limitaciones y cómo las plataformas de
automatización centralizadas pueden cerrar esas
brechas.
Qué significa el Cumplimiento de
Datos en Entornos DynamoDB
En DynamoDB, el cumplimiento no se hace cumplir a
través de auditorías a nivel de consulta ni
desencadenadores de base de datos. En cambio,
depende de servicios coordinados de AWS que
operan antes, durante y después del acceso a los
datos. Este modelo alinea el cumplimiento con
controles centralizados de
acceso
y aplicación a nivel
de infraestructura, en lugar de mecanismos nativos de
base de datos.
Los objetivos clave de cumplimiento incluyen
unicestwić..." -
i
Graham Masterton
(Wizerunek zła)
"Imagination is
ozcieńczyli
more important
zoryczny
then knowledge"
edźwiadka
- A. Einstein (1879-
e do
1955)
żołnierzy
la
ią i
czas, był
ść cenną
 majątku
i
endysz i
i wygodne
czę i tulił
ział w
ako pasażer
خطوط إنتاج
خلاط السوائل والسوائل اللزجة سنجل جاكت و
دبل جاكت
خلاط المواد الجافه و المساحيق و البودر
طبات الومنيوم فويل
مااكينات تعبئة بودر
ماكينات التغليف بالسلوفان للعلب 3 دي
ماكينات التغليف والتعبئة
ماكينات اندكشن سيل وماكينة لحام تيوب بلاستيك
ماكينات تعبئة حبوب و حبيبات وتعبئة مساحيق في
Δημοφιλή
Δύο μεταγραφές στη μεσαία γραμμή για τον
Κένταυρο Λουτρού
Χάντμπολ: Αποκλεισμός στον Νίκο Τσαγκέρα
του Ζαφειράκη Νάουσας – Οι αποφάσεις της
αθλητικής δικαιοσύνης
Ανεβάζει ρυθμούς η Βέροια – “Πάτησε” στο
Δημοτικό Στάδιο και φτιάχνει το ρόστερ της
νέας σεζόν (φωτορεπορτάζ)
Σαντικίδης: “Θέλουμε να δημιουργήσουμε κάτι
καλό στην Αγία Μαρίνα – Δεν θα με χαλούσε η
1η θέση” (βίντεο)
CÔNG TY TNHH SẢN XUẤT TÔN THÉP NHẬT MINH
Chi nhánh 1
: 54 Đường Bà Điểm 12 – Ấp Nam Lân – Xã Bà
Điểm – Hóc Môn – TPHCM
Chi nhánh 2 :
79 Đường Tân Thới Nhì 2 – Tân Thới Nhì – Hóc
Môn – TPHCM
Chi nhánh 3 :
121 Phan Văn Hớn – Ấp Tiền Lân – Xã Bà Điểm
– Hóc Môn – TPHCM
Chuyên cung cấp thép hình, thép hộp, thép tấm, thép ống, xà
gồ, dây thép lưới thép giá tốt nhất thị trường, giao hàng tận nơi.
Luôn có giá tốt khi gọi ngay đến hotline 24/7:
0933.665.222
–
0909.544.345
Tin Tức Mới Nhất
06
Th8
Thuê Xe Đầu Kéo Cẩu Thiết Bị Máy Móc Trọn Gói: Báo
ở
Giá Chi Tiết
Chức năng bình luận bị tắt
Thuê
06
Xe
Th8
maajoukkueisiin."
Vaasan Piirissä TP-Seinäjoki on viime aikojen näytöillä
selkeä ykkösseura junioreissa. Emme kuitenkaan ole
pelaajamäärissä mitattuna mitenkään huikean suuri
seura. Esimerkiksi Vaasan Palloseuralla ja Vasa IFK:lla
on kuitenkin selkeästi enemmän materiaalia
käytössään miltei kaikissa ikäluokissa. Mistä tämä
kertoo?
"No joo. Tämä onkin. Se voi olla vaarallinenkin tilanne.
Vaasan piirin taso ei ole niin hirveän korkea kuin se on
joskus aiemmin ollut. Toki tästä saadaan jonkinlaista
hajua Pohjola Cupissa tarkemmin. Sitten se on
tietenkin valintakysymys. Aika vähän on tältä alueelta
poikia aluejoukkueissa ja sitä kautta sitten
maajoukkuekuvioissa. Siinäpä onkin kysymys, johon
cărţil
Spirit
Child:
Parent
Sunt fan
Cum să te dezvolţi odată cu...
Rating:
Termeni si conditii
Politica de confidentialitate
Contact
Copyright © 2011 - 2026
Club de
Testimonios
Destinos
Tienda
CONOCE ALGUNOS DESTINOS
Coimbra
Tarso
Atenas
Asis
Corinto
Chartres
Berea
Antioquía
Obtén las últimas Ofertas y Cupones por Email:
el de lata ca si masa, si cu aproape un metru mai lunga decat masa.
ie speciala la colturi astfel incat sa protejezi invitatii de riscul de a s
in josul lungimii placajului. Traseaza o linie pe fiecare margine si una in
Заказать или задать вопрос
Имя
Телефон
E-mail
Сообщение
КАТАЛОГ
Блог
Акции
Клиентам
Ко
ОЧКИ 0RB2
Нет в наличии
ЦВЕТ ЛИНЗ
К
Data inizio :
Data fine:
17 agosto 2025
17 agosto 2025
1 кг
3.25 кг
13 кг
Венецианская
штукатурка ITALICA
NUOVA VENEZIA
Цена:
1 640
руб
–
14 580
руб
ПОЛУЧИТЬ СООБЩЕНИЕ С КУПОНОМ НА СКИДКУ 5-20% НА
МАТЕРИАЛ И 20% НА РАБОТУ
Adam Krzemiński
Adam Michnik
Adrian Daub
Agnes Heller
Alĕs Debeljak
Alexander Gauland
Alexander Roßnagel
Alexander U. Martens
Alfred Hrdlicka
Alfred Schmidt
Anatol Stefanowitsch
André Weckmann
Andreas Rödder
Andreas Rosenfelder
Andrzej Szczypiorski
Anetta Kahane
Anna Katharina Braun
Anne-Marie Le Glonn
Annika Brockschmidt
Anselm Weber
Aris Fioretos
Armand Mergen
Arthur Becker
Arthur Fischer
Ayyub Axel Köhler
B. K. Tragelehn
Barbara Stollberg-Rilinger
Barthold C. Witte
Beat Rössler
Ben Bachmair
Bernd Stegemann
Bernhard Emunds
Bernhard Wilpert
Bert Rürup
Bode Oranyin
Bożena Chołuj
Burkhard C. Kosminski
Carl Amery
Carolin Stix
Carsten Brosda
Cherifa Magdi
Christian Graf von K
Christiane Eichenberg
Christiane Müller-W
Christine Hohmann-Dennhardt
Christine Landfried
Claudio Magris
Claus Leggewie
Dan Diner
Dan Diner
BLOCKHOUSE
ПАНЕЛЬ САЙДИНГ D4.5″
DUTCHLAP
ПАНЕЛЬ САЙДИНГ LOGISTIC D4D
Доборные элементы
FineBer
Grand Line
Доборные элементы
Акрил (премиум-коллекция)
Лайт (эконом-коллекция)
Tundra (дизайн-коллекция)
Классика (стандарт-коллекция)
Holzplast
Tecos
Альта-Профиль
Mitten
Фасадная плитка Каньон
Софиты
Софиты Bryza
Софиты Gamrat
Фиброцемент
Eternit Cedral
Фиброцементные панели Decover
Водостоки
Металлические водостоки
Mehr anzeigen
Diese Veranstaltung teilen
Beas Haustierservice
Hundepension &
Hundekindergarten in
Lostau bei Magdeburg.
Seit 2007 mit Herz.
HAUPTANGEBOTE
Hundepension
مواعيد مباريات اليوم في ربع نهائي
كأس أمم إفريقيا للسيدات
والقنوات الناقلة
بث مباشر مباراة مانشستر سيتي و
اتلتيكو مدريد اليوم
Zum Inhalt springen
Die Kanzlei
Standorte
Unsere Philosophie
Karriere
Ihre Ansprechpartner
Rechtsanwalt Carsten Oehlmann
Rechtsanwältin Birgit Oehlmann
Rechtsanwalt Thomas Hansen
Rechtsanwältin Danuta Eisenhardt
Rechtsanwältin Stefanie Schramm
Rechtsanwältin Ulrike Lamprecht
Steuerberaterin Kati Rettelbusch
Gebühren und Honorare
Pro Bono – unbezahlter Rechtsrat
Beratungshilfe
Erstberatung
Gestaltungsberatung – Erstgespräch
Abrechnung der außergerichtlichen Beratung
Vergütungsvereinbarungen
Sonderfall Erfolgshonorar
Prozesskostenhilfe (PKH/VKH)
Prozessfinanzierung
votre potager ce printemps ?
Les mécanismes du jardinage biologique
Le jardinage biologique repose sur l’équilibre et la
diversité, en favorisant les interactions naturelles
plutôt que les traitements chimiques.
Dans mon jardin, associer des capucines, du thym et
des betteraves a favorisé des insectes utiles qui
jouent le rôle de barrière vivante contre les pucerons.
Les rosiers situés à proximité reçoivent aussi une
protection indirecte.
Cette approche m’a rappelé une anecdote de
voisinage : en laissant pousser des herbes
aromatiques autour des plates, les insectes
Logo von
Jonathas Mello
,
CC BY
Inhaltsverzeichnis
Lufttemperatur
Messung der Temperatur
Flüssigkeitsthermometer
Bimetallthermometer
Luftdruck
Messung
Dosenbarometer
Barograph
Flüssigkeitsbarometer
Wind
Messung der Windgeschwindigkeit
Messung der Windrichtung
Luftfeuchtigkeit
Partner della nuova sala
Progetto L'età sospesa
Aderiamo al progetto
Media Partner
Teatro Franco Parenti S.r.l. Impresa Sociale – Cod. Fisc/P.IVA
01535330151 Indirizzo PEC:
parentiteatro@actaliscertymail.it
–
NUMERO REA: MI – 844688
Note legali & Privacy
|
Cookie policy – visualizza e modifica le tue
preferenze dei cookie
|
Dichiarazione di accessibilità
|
# # #
TASK TO COMPLETE: Could you write out the lines from the first one up to and including the line with "desencadenadores de base", changing "auditorías" to "revisiones" and leaving everything else as it stands?

SOLUTION BELOW:
limitaciones y cómo las plataformas de
automatización centralizadas pueden cerrar esas
brechas.
Qué significa el Cumplimiento de
Datos en Entornos DynamoDB
En DynamoDB, el cumplimiento no se hace cumplir a
través de revisiones a nivel de consulta ni
desencadenadores de base de datos. En cambio,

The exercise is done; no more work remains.